U.S. Rep. Darren Soto has steadily built a legislative career the old-fashioned way, building both partisan and cross-aisle alliances one issue, one bill, one idea at a time for many years.
With a mixture of progressive positions on issues such as the environment, immigration, health care, and guns, and more pragmatic approaches to energy, technology, commerce, partisan rhetoric, and legislative amendments, Soto has adapted the lessons he learned from eight years in the Florida Legislature to a successful first three years in Congress.
He has managed to author 20 approved amendments on other omnibus bills, covering issues from how the Army Corps of Engineers is to regulate water storage in Lake Okeechobee and elsewhere to allow the University of Central Florida and other universities provide post-traumatic stress disorder services related to military sexual trauma.
This year he scored an unusual accomplishment, getting appointed to the powerful and busy House Energy & Commerce Committee, which normally is an exclusive committee, meaning members of the House of Representatives are expected to give up memberships in all other committees. Yet Soto, who has crafted himself as an advocate for Puerto Rico and other United States territories, managed to keep his seats on the House Natural Resources Committee and its Subcommittee for indigenous Peoples of the United States.

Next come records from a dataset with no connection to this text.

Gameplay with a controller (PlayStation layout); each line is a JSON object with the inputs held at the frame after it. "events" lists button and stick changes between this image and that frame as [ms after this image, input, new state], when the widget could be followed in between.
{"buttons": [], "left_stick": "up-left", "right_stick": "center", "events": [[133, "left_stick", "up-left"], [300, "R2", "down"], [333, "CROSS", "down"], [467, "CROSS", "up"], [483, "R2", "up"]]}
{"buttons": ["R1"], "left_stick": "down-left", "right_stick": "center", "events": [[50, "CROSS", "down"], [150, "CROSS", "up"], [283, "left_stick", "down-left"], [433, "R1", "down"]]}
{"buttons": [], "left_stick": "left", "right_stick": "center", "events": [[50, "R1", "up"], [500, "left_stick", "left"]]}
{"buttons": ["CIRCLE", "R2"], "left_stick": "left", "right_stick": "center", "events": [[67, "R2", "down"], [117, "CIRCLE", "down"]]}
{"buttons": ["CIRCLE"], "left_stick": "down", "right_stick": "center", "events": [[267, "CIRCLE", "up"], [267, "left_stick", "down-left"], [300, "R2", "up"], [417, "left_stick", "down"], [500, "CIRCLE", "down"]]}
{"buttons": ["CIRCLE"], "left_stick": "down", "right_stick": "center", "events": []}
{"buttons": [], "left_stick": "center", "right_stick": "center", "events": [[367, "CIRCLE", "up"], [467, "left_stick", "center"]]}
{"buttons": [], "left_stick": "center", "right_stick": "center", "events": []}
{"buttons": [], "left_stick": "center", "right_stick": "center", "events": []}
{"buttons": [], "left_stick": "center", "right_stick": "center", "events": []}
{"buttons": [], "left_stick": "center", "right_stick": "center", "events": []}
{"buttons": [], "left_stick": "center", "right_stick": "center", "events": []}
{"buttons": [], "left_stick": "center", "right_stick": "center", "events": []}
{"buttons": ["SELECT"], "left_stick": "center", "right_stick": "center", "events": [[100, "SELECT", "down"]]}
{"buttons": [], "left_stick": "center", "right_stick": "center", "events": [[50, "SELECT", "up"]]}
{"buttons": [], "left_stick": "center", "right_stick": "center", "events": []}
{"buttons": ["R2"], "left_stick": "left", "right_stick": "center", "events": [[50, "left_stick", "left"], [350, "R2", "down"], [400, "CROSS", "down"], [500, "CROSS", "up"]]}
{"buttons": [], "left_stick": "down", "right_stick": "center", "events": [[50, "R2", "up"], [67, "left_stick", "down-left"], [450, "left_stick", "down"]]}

Soto, 41, a Democrat, is the seventh most powerful elected official in the first-ever Florida Politics Central Florida 25 most Powerful Politicians survey.
With his seat on the Commerce Committee and his position on the indigenous Peoples Subcommittee, Soto has been pushing for Medicaid parity for Puerto Rico and other U.S. territories. The bill It’s a $14 billion omnibus measure that was approved in July by the Commerce Committee and is expected to go to the House Floor yet this summer.
Soto also was one of the principal House negotiators for $19 billion disaster relief bill approved in June in one of the rare bipartisan stories of the year.
As the chair of the Congressional Hispanic Caucus’s Civil Rights and Voting Rights Task Force, Soto also has been a leader in the fight to prevent the citizenship question from being included in the 2020 census.
The U.S. Supreme Court decides the issue in June and President Donald Trump abandoned his plan in July. Soto has been fighting the proposal long before it became front-page news.
Soto is Florida’s only Puerto Rican congressman representing southern Orange County, Osceola County, and northeastern Polk County, home to Florida’s largest population of Puerto Ricans. Florida’s 9th Congressional District also is home to a large and growing population of Venezuelan refugees, and Soto has been one of the strongest backers of temporary protective status for them, solidifying his standing across the full spectrum of Hispanic voters in Central Florida.
He has also taken on a bit of a niche issue, one that likely will put him in the spotlight soon. Soto has become interested in federal legislation and regulation of blockchain technologies, and specifically cryptocurrencies like Bitcoin.
Now that Facebook is rolling out its own Libra cryptocurrency and Congress is beginning hearings on it, Soto will get a front seat to the emerging matter.
While he has yet to win an election by much more than the partisan vote spread of CD 9, Soto easily vanquished Democratic progressive lion Alan Grayson in the 2018 primary. Along the way, he won the endorsement of nearly every major progressive organization, even though Soto is a member of the moderate, bipartisan Problem Solvers Caucus.